- Brief:
Copy each of the records below word for word, leaving out the pictures.

Chart interpretation exercises
--- START ---
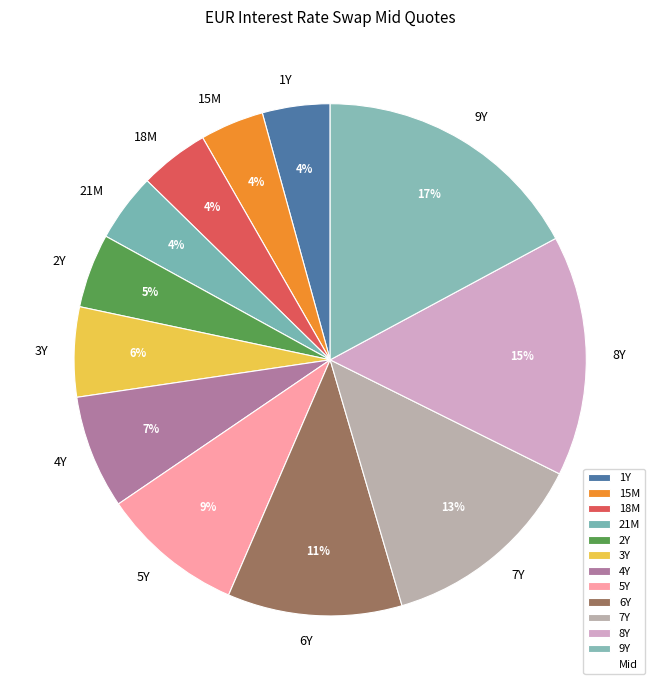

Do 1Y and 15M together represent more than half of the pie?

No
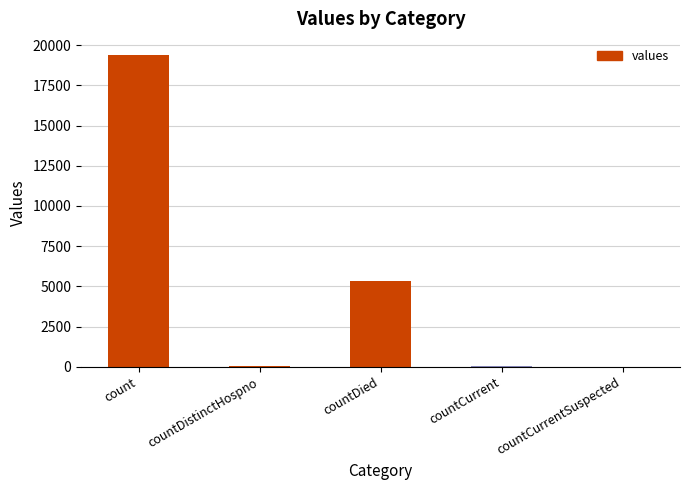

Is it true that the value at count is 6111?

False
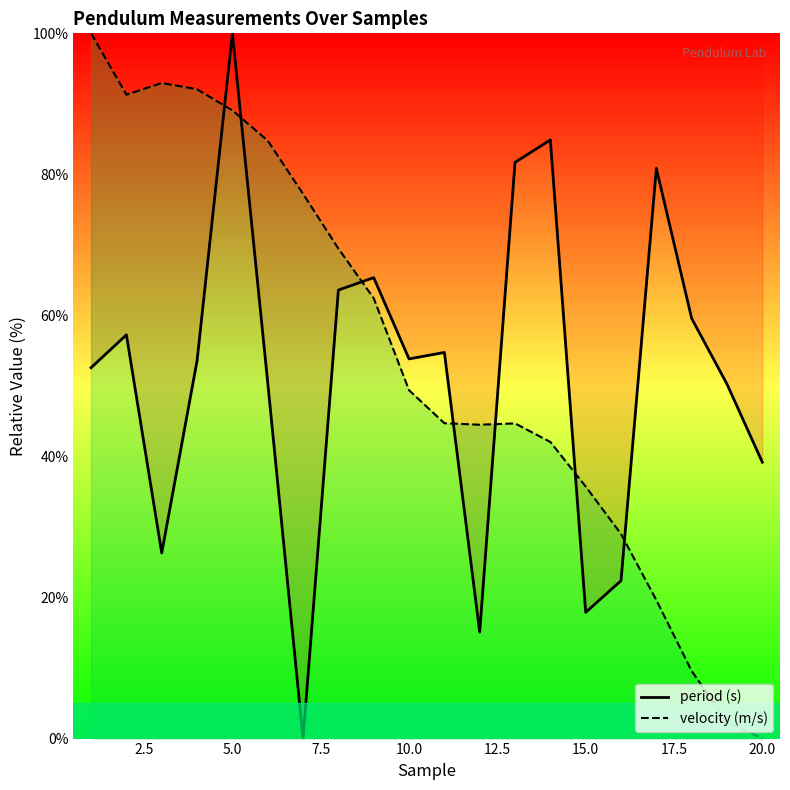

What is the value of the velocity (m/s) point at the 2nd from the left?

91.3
--- END ---
- Completed task:
Do 1Y and 15M together represent more than half of the pie?

No

Is it true that the value at count is 6111?

False

What is the value of the velocity (m/s) point at the 2nd from the left?

91.3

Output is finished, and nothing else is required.